## What needs to be done
Whenever a line in the data holds the string "Paste", copy that line.

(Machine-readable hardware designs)
......

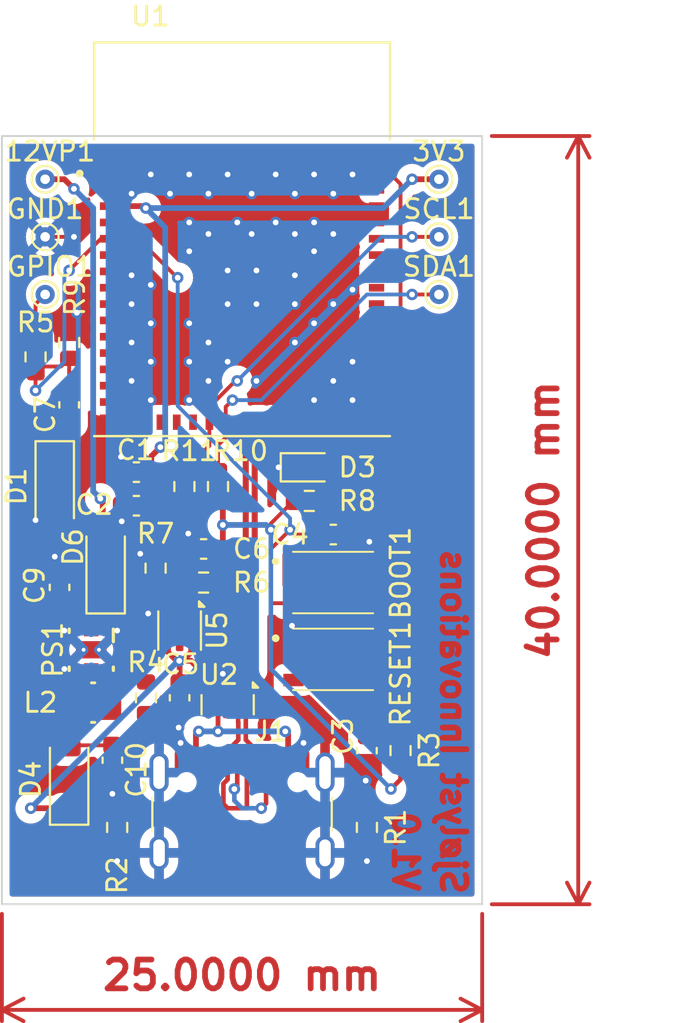
<source format=kicad_pcb>
(kicad_pcb
	(version 20240108)
	(generator "pcbnew")
	(generator_version "8.0")
	(general
		(thickness 1.6)
		(legacy_teardrops no)
	)
	(paper "A4")
	(layers
		(0 "F.Cu" signal)
		(31 "B.Cu" signal)
		(32 "B.Adhes" user "B.Adhesive")
		(33 "F.Adhes" user "F.Adhesive")
		(34 "B.Paste" user)
		(35 "F.Paste" user)
		(36 "B.SilkS" user "B.Silkscreen")
		(37 "F.SilkS" user "F.Silkscreen")
		(38 "B.Mask" user)
		(39 "F.Mask" user)
		(40 "Dwgs.User" user "User.Drawings")
		(41 "Cmts.User" user "User.Comments")
		(42 "Eco1.User" user "User.Eco1")
		(43 "Eco2.User" user "User.Eco2")
		(44 "Edge.Cuts" user)
		(45 "Margin" user)
		(46 "B.CrtYd" user "B.Courtyard")
		(47 "F.CrtYd" user "F.Courtyard")
		(48 "B.Fab" user)
		(49 "F.Fab" user)
		(50 "User.1" user)
		(51 "User.2" user)
		(52 "User.3" user)
		(53 "User.4" user)
		(54 "User.5" user)
		(55 "User.6" user)
		(56 "User.7" user)
		(57 "User.8" user)
		(58 "User.9" user)
	)
	(setup
		(stackup
			(layer "F.SilkS"
				(type "Top Silk Screen")
			)
			(layer "F.Paste"
				(type "Top Solder Paste")
			)
			(layer "F.Mask"
				(type "Top Solder Mask")
				(thickness 0.01)
			)
			(layer "F.Cu"
				(type "copper")
				(thickness 0.035)
			)
			(layer "dielectric 1"
				(type "core")
				(thickness 1.51)
				(material "FR4")
				(epsilon_r 4.5)
				(loss_tangent 0.02)
			)
			(layer "B.Cu"
				(type "copper")
				(thickness 0.035)
			)
			(layer "B.Mask"
				(type "Bottom Solder Mask")
				(thickness 0.01)
			)
			(layer "B.Paste"
				(type "Bottom Solder Paste")
			)
			(layer "B.SilkS"
				(type "Bottom Silk Screen")
			)
			(copper_finish "None")
			(dielectric_constraints no)
		)
		(pad_to_mask_clearance 0)
		(allow_soldermask_bridges_in_footprints no)
		(pcbplotparams
			(layerselection 0x00010fc_ffffffff)
			(plot_on_all_layers_selection 0x0000000_00000000)
			(disableapertmacros no)
			(usegerberextensions no)
			(usegerberattributes yes)
			(usegerberadvancedattributes yes)
			(creategerberjobfile yes)
			(dashed_line_dash_ratio 12.000000)
			(dashed_line_gap_ratio 3.000000)
			(svgprecision 4)
			(plotframeref no)
			(viasonmask no)
			(mode 1)
			(useauxorigin no)
			(hpglpennumber 1)
			(hpglpenspeed 20)
			(hpglpendiameter 15.000000)
			(pdf_front_fp_property_popups yes)
			(pdf_back_fp_property_popups yes)
			(dxfpolygonmode yes)
			(dxfimperialunits yes)
			(dxfusepcbnewfont yes)
			(psnegative no)
			(psa4output no)
			(plotreference yes)
			(plotvalue yes)
			(plotfptext yes)
			(plotinvisibletext no)
			(sketchpadsonfab no)
			(subtractmaskfromsilk no)
			(outputformat 1)
			(mirror no)
			(drillshape 1)
			(scaleselection 1)
			(outputdirectory "")
		)
	)
	(net 0 "")
	(net 1 "GND")
	(net 2 "/ESP32_EN")
	(net 3 "/GPIO0")
	(net 4 "/USB_P")
	(net 5 "/3V3")
	(net 6 "/12V_P")
	(net 7 "Net-(D3-A)")
	(net 8 "/GPIO1")
	(net 9 "/I2C_SDA")
	(net 10 "/I2C_SCL")
	(net 11 "Net-(U5-FB)")
	(net 12 "unconnected-(U2-Pad5)")
	(net 13 "unconnected-(U2-NC-Pad6)")
	(net 14 "/USB_N")
	(net 15 "unconnected-(U5-DNC-Pad5)")
	(net 16 "Net-(J1-CC2)")
	(net 17 "Net-(J1-CC1)")
	(net 18 "unconnected-(U1-IO13-Pad17)")
	(net 19 "unconnected-(U1-IO21-Pad25)")
	(net 20 "unconnected-(U1-IO11-Pad15)")
	(net 21 "unconnected-(U1-IO46-Pad44)")
	(net 22 "unconnected-(U1-IO4-Pad8)")
	(net 23 "unconnected-(U1-IO15-Pad19)")
	(net 24 "unconnected-(U1-IO41-Pad37)")
	(net 25 "unconnected-(U1-IO26-Pad26)")
	(net 26 "unconnected-(U1-IO12-Pad16)")
	(net 27 "unconnected-(U1-IO34-Pad29)")
	(net 28 "unconnected-(U1-IO9-Pad13)")
	(net 29 "unconnected-(U1-IO35-Pad31)")
	(net 30 "unconnected-(U1-IO7-Pad11)")
	(net 31 "unconnected-(U1-IO48-Pad30)")
	(net 32 "unconnected-(U1-IO47-Pad27)")
	(net 33 "unconnected-(U1-IO16-Pad20)")
	(net 34 "unconnected-(U1-IO5-Pad9)")
	(net 35 "unconnected-(U1-IO14-Pad18)")
	(net 36 "unconnected-(U1-IO38-Pad34)")
	(net 37 "unconnected-(U1-IO10-Pad14)")
	(net 38 "unconnected-(U1-IO40-Pad36)")
	(net 39 "unconnected-(U1-IO8-Pad12)")
	(net 40 "unconnected-(U1-RXD0-Pad40)")
	(net 41 "unconnected-(U1-TXD0-Pad39)")
	(net 42 "unconnected-(U1-IO2-Pad6)")
	(net 43 "unconnected-(U1-IO37-Pad33)")
	(net 44 "unconnected-(U1-IO39-Pad35)")
	(net 45 "unconnected-(U1-IO36-Pad32)")
	(net 46 "unconnected-(U1-IO6-Pad10)")
	(net 47 "unconnected-(U1-IO3-Pad7)")
	(net 48 "unconnected-(U1-IO42-Pad38)")
	(net 49 "unconnected-(U1-IO33-Pad28)")
	(net 50 "unconnected-(U1-IO45-Pad41)")
	(net 51 "unconnected-(J1-SBU2-PadB8)")
	(net 52 "unconnected-(J1-SBU1-PadA8)")
	(net 53 "/5V_USB")
	(net 54 "Net-(D6-K)")
	(net 55 "Net-(D4-A)")
	(net 56 "Net-(PS1-SW)")
	(net 57 "Net-(PS1-PG)")
	(net 58 "Net-(D1-K)")
	(net 59 "Net-(GPIO1-Pad1)")
	(footprint "Resistor_SMD:R_0603_1608Metric" (layer "F.Cu") (at 148 104.5 -90))
	(footprint "Capacitor_SMD:C_0603_1608Metric" (layer "F.Cu") (at 149.25 111.25 -90))
	(footprint "TestPoint:TestPoint_THTPad_D1.0mm_Drill0.5mm" (layer "F.Cu") (at 142.25 87.25))
	(footprint "Resistor_SMD:R_0603_1608Metric" (layer "F.Cu") (at 147.5 111.25 -90))
	(footprint "Diode_SMD:D_SOD-123" (layer "F.Cu") (at 143.5 115.5 90))
	(footprint "TestPoint:TestPoint_THTPad_D1.0mm_Drill0.5mm" (layer "F.Cu") (at 162.75 90.25))
	(footprint "Capacitor_SMD:C_0603_1608Metric" (layer "F.Cu") (at 147 101.25 180))
	(footprint "Capacitor_SMD:C_0603_1608Metric" (layer "F.Cu") (at 150.5 103.5 180))
	(footprint "ESP32_S3_MINI_1_N8:XCVR_ESP32-S3-MINI-1-N8" (layer "F.Cu") (at 152.5 89.9))
	(footprint "PTS810SJK250SMTRLFS:PTS810SJG250SMTRLFS" (layer "F.Cu") (at 157.25 109.25))
	(footprint "Resistor_SMD:R_0603_1608Metric" (layer "F.Cu") (at 150.5 105.25))
	(footprint "Resistor_SMD:R_0603_1608Metric" (layer "F.Cu") (at 159 118 -90))
	(footprint "Resistor_SMD:R_0603_1608Metric" (layer "F.Cu") (at 149.5 100.25 -90))
	(footprint "Package_DFN_QFN:Diodes_UDFN-10_1.0x2.5mm_P0.5mm" (layer "F.Cu") (at 151.75 111.6125 -90))
	(footprint "Resistor_SMD:R_0603_1608Metric" (layer "F.Cu") (at 146 118 -90))
	(footprint "Capacitor_SMD:C_0603_1608Metric" (layer "F.Cu") (at 143.5 96 -90))
	(footprint "Diode_SMD:D_SOD-123" (layer "F.Cu") (at 142.75 100.25 -90))
	(footprint "Capacitor_SMD:C_0603_1608Metric" (layer "F.Cu") (at 159 114 -90))
	(footprint "Resistor_SMD:R_0603_1608Metric" (layer "F.Cu") (at 156 101))
	(footprint "Resistor_SMD:R_0603_1608Metric" (layer "F.Cu") (at 160.75 114 -90))
	(footprint "Diode_SMD:D_SOD-123" (layer "F.Cu") (at 145.4 104.5 90))
	(footprint "Resistor_SMD:R_0603_1608Metric" (layer "F.Cu") (at 141.75 93.5 -90))
	(footprint "TestPoint:TestPoint_THTPad_D1.0mm_Drill0.5mm" (layer "F.Cu") (at 162.75 87.25))
	(footprint "Resistor_SMD:R_0603_1608Metric" (layer "F.Cu") (at 151.25 100.25 -90))
	(footprint "LED_SMD:LED_0603_1608Metric" (layer "F.Cu") (at 156 99.25))
	(footprint "Capacitor_SMD:C_0603_1608Metric" (layer "F.Cu") (at 145.75 114.5 -90))
	(footprint "TestPoint:TestPoint_THTPad_D1.0mm_Drill0.5mm" (layer "F.Cu") (at 162.75 84.25))
	(footprint "Resistor_SMD:R_0603_1608Metric" (layer "F.Cu") (at 143.5 92.75 -90))
	(footprint "Capacitor_SMD:C_0603_1608Metric" (layer "F.Cu") (at 157.25 102.75))
	(footprint "PTS810SJK250SMTRLFS:PTS810SJG250SMTRLFS" (layer "F.Cu") (at 157.25 105.25))
	(footprint "TestPoint:TestPoint_THTPad_D1.0mm_Drill0.5mm" (layer "F.Cu") (at 142.25 90.25))
	(footprint "TPS62163DSGR-1:DSG0008A" (layer "F.Cu") (at 144.649999 108.75 -90))
	(footprint "TestPoint:TestPoint_THTPad_D1.0mm_Drill0.5mm"
		(layer "F.Cu")
		(uuid "c8633455-4cbc-45fa-8ada-5591537314e0")
		(at 142.25 84.25)
		(descr "THT pad as test Point, diameter 1.0mm, hole diameter 0.5mm")
		(tags "test point THT pad")
		(property "Reference" "12VP1"
			(at 0.25 -1.448 0)
			(layer "F.SilkS")
			(uuid "48a5fd16-531c-48b6-8c31-6b8aa201bc4a")
			(effects
				(font
					(size 1 1)
					(thickness 0.15)
				)
			)
		)
		(property "Value" "~"
			(at 0 1.55 0)
			(layer "F.Fab")
			(hide yes)
			(uuid "426aad17-bbb2-407c-bf1b-240164920e2d")
			(effects
				(font
					(size 1 1)
					(thickness 0.15)
				)
			)
		)
		(property "Footprint" "TestPoint:TestPoint_THTPad_D1.0mm_Drill0.5mm"
			(at 0 0 0)
			(unlocked yes)
			(layer "F.Fab")
			(hide yes)
			(uuid "911a05c7-19c6-4658-b988-12d9126bde0f")
			(effects
				(font
					(size 1.27 1.27)
					(thickness 0.15)
				)
			)
		)
		(property "Datasheet" ""
			(at 0 0 0)
			(unlocked yes)
			(layer "F.Fab")
			(hide yes)
			(uuid "b7a11966-7d05-44ee-b4bd-b56ccb01b7cb")
			(effects
				(font
					(size 1.27 1.27)
					(thickness 0.15)
				)
			)
		)
		(property "Description" "Mounting Hole with connection"
			(at 0 0 0)
			(unlocked yes)
			(layer "F.Fab")
			(hide yes)
			(uuid "9004b92b-1549-4e6e-9280-c5a661d04279")
			(effects
				(font
					(size 1.27 1.27)
					(thickness 0.15)
				)
			)
		)
		(property "Part#" ""
			(at 0 0 0)
			(unlocked yes)
			(layer "F.Fab")
			(hide yes)
			(uuid "79453407-f699-4b0f-9ff8-d9455d5c2b6b")
			(effects
				(font
					(size 1 1)
					(thickness 0.15)
				)
			)
		)
		(property "JLCPCB Part #" ""
			(at 0 0 0)
			(unlocked yes)
			(layer "F.Fab")
			(hide yes)
			(uuid "6c01e8f6-8d47-4766-959f-9ff017a633db")
			(effects
				(font
					(size 1 1)
					(thickness 0.15)
				)
			)
		)
		(property ki_fp_filters "MountingHole*Pad*")
		(path "/870a7fb3-ce63-49ba-9d52-f7045f526c3c")
		(sheetname "Root")
		(sheetfile "liz_sensor.kicad_sch")
		(attr exclude_from_pos_files exclude_from_bom)
		(fp_circle
			(center 0 0)
			(end 0 0.7)
			(stroke
				(width 0.12)
				(type solid)
			)
			(fill none)
			(layer "F.SilkS")
			(uuid "5d627b16-da3e-4d1e-9a45-ea33c4d162d6")
		)
		(fp_circle
			(center 0 0)
			(end 1 0)
			(stroke
				(width 0.05)
				(type solid)
			)
			(fill none)
			(layer "F.CrtYd")
			(uuid "d09f302e-5c9b-456f-a44c-da6fb5f53221")
		)
		(fp_text user "${REFERENCE}"
			(at 0.25 -1.45 0)
			(layer "F.Fab")
			(uuid "6b08cd10-71d4-4f8d-97aa-8900be29adf8")
			(effects
				(font
					(size 1 1)
					(thickness 0.15)
				)
			)
		)
		(pad "1" thru_hole circle
			(at 0 0)
			(size 1 1)
			(drill 0.5)
			(layer
... [227380 chars truncated]
</source>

......

## Exercise output
		(34 "B.Paste" user)
		(35 "F.Paste" user)
			(layer "F.Paste"
				(type "Top Solder Paste")
			(layer "B.Paste"
				(type "Bottom Solder Paste")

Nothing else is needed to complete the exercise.